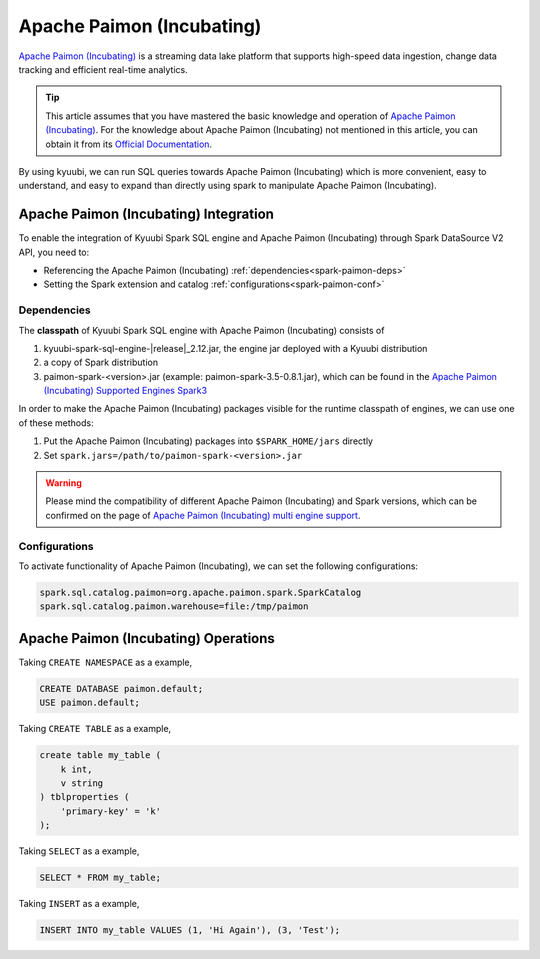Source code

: .. Licensed to the Apache Software Foundation (ASF) under one or more
   contributor license agreements.  See the NOTICE file distributed with
   this work for additional information regarding copyright ownership.
   The ASF licenses this file to You under the Apache License, Version 2.0
   (the "License"); you may not use this file except in compliance with
   the License.  You may obtain a copy of the License at

..    http://www.apache.org/licenses/LICENSE-2.0

.. Unless required by applicable law or agreed to in writing, software
   distributed under the License is distributed on an "AS IS" BASIS,
   WITHOUT WARRANTIES OR CONDITIONS OF ANY KIND, either express or implied.
   See the License for the specific language governing permissions and
   limitations under the License.

Apache Paimon (Incubating)
==========================

`Apache Paimon (Incubating)`_ is a streaming data lake platform that supports high-speed data ingestion, change data tracking and efficient real-time analytics.

.. tip::
   This article assumes that you have mastered the basic knowledge and operation of `Apache Paimon (Incubating)`_.
   For the knowledge about Apache Paimon (Incubating) not mentioned in this article,
   you can obtain it from its `Official Documentation`_.

By using kyuubi, we can run SQL queries towards Apache Paimon (Incubating) which is more
convenient, easy to understand, and easy to expand than directly using
spark to manipulate Apache Paimon (Incubating).

Apache Paimon (Incubating) Integration
--------------------------------------

To enable the integration of Kyuubi Spark SQL engine and Apache Paimon (Incubating) through
Spark DataSource V2 API, you need to:

- Referencing the Apache Paimon (Incubating) :ref:`dependencies<spark-paimon-deps>`
- Setting the Spark extension and catalog :ref:`configurations<spark-paimon-conf>`

.. _spark-paimon-deps:

Dependencies
************

The **classpath** of Kyuubi Spark SQL engine with Apache Paimon (Incubating) consists of

1. kyuubi-spark-sql-engine-\ |release|\ _2.12.jar, the engine jar deployed with a Kyuubi distribution
2. a copy of Spark distribution
3. paimon-spark-<version>.jar (example: paimon-spark-3.5-0.8.1.jar), which can be found in the `Apache Paimon (Incubating) Supported Engines Spark3`_

In order to make the Apache Paimon (Incubating) packages visible for the runtime classpath of engines, we can use one of these methods:

1. Put the Apache Paimon (Incubating) packages into ``$SPARK_HOME/jars`` directly
2. Set ``spark.jars=/path/to/paimon-spark-<version>.jar``

.. warning::
   Please mind the compatibility of different Apache Paimon (Incubating) and Spark versions, which can be confirmed on the page of `Apache Paimon (Incubating) multi engine support`_.

.. _spark-paimon-conf:

Configurations
**************

To activate functionality of Apache Paimon (Incubating), we can set the following configurations:

.. code-block:: properties

   spark.sql.catalog.paimon=org.apache.paimon.spark.SparkCatalog
   spark.sql.catalog.paimon.warehouse=file:/tmp/paimon

Apache Paimon (Incubating) Operations
-------------------------------------


Taking ``CREATE NAMESPACE`` as a example,

.. code-block:: sql

   CREATE DATABASE paimon.default;
   USE paimon.default;

Taking ``CREATE TABLE`` as a example,

.. code-block:: sql

   create table my_table (
       k int,
       v string
   ) tblproperties (
       'primary-key' = 'k'
   );

Taking ``SELECT`` as a example,

.. code-block:: sql

   SELECT * FROM my_table;


Taking ``INSERT`` as a example,

.. code-block:: sql

   INSERT INTO my_table VALUES (1, 'Hi Again'), (3, 'Test');




.. _Apache Paimon (Incubating): https://paimon.apache.org/
.. _Official Documentation: https://paimon.apache.org/docs/master/
.. _Apache Paimon (Incubating) Supported Engines Spark3: https://paimon.apache.org/docs/master/engines/spark3/
.. _Apache Paimon (Incubating) multi engine support: https://paimon.apache.org/docs/master/engines/overview/

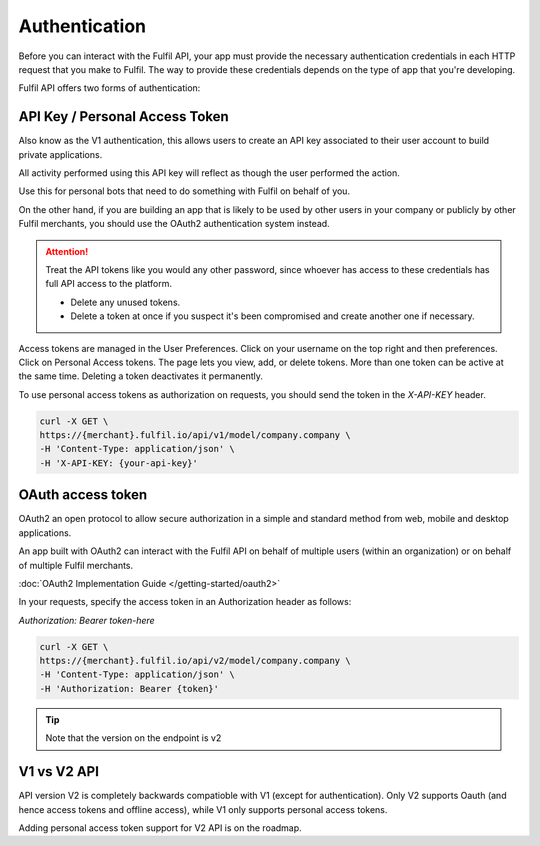 Authentication
==============

Before you can interact with the Fulfil API, your app must provide the 
necessary authentication credentials in each HTTP request that you
make to Fulfil. The way to provide these credentials depends on the 
type of app that you're developing. 


Fulfil API offers two forms of authentication:

API Key / Personal Access Token
-------------------------------

Also know as the V1 authentication, this allows users to create an
API key associated to their user account to build private applications.

All activity performed using this API key will reflect as though the
user performed the action.

Use this for personal bots that need to do something with Fulfil on
behalf of you.

On the other hand, if you are building an app that is likely to be used
by other users in your company or publicly by other Fulfil merchants, you
should use the OAuth2 authentication system instead.

.. attention::

   Treat the API tokens like you would any other password,
   since whoever has access to these credentials has full API access
   to the platform.

   * Delete any unused tokens.
   * Delete a token at once if you suspect it's been compromised and
     create another one if necessary.

Access tokens are managed in the User Preferences. Click on your username
on the top right and then preferences. Click on Personal Access tokens.
The page lets you view, add, or delete tokens. More than one token can be
active at the same time. Deleting a token deactivates it permanently.

To use personal access tokens as authorization on requests, you should send
the token in the `X-API-KEY` header.

.. code-block:: shell

    curl -X GET \
    https://{merchant}.fulfil.io/api/v1/model/company.company \
    -H 'Content-Type: application/json' \
    -H 'X-API-KEY: {your-api-key}'

OAuth access token
------------------

OAuth2 an open protocol to allow secure authorization in a simple and
standard method from web, mobile and desktop applications.

An app built with OAuth2 can interact with the Fulfil API on behalf of
multiple users (within an organization) or on behalf of multiple Fulfil
merchants.

:doc:`OAuth2 Implementation Guide </getting-started/oauth2>`

In your requests, specify the access token in an Authorization header as
follows:

`Authorization: Bearer token-here`

.. code-block:: shell

    curl -X GET \
    https://{merchant}.fulfil.io/api/v2/model/company.company \
    -H 'Content-Type: application/json' \
    -H 'Authorization: Bearer {token}'

.. tip::

    Note that the version on the endpoint is v2

V1 vs V2 API
------------

API version V2 is completely backwards compatioble with V1 (except for authentication).
Only V2 supports Oauth (and hence access tokens and offline access), while V1 only supports
personal access tokens.

Adding personal access token support for V2 API is on the roadmap.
+---+
■ **INSTRUCTIONS TO FOLLOW**
What lines hold the string "company"? Pick them out of the data.

■ **RESPONSE FOR THIS EXERCISE**
by other users in your company or publicly by other Fulfil merchants, you
    https://{merchant}.fulfil.io/api/v1/model/company.company \
    https://{merchant}.fulfil.io/api/v2/model/company.company \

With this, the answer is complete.